Si la littérature devient passion, c’est bien que tout est dans les livres !

Vivre vite ⇜ Brigitte Giraud

Ce livre, qui ne joue pas la corde sensible, est malgré tout bouleversant. C’est pour moi un énorme coup de cœur. Un livre à lire très vite, à dévorer… à relire peut-être plus lentement, à ne pas manquer en tout cas.
Sorti chez Flammarion, 206 pages, à la rentrée littéraire de septembre 2022.
Brigitte Giraud
Brigitte Giraud

Cette écrivaine française est née en Algérie en 1996 et vit à Lyon. Après avoir écrit des nouvelles, elle publie des romans. Vivre vite est son sixième. Il s’agit d’un roman autobiographique.

Son mari, Claude, est mort dans un accident de moto en juin 1999. En 2001, elle avait écrit À présent, sur son deuil récent, la douleur, la solitude, le manque…
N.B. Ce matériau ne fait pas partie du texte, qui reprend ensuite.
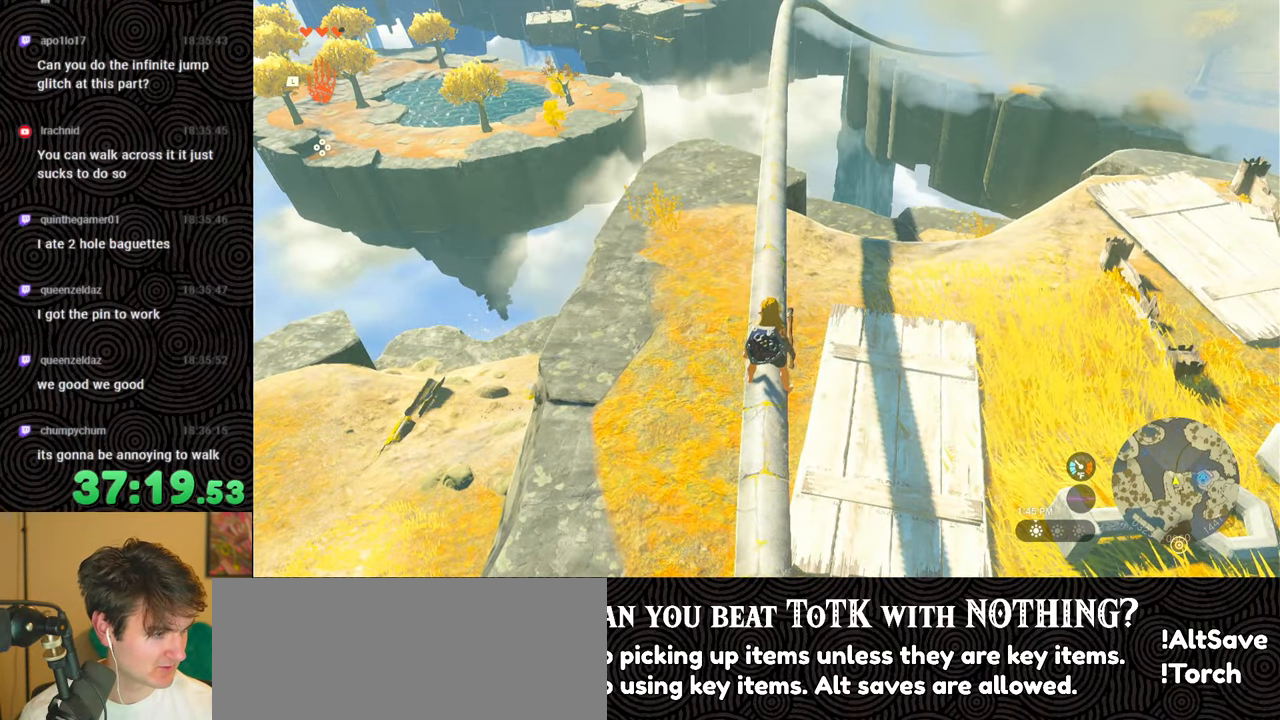
{"buttons": ["L2"], "left_stick": "center", "right_stick": "center", "events": []}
La démarche de Vivre vite est différente. Plus de vingt ans se sont écoulés. Son mari est mort à l’achat de cette maison tant convoitée, sans jamais y avoir vécu. Vingt-deux ans plus tard, ce bel endroit de nature préservée, autour de la maison, dans la grande ville, doit être rasé… L’écrivaine est contrainte de vendre, c’est le moment pour elle de mettre un point final à cette histoire.
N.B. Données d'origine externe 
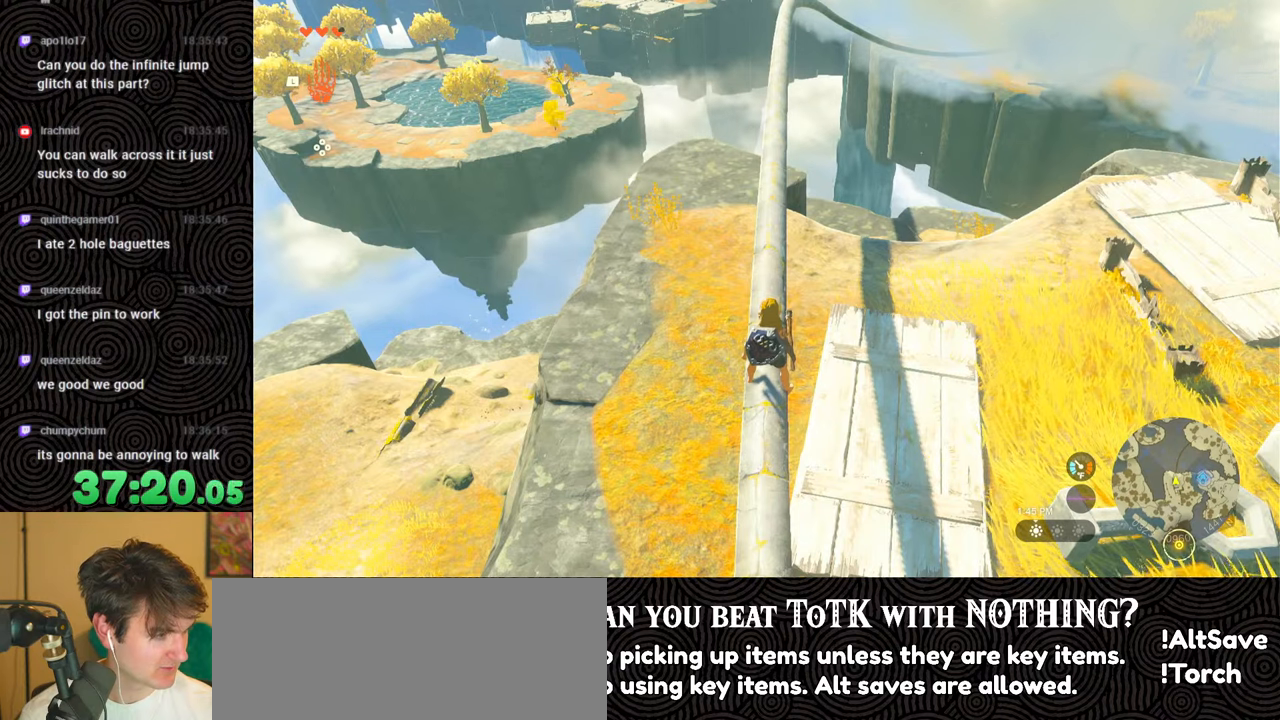
{"buttons": ["L2"], "left_stick": "center", "right_stick": "center", "events": []}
Ce n’est pas un livre sur la douleur ni sur l’émotion, Vivre vite ne vous tirera pas de larmes. C'est un fait, quand on se relève d’un accident, on a tendance à dire SI… Et l’on vous rétorque qu’avec des SI… et qu’on ne peut pas faire marche arrière, on ne peut pas rembobiner le film. Eh bien, c'est pourtant ce que Brigitte Giraud s’autorise dans ce roman.

Nous voici partis pour une longue litanie de si… Autant de chapitres très brefs qui structurent le livre et lui impulsent un rythme rapide, nous conduisant inexorablement vers l’issue tragique. Parmi eux :

3. Si je n’avais pas visité cette maison
8. Si mon frère n’avait pas eu un problème de garage

Beaucoup de si, mais aussi des pourquoi :

14. Pourquoi Tadao Baba, l’ingénieur japonais qui a révolutionné l’histoire de la firme Honda, entre-t-il pas effraction dans mon existence.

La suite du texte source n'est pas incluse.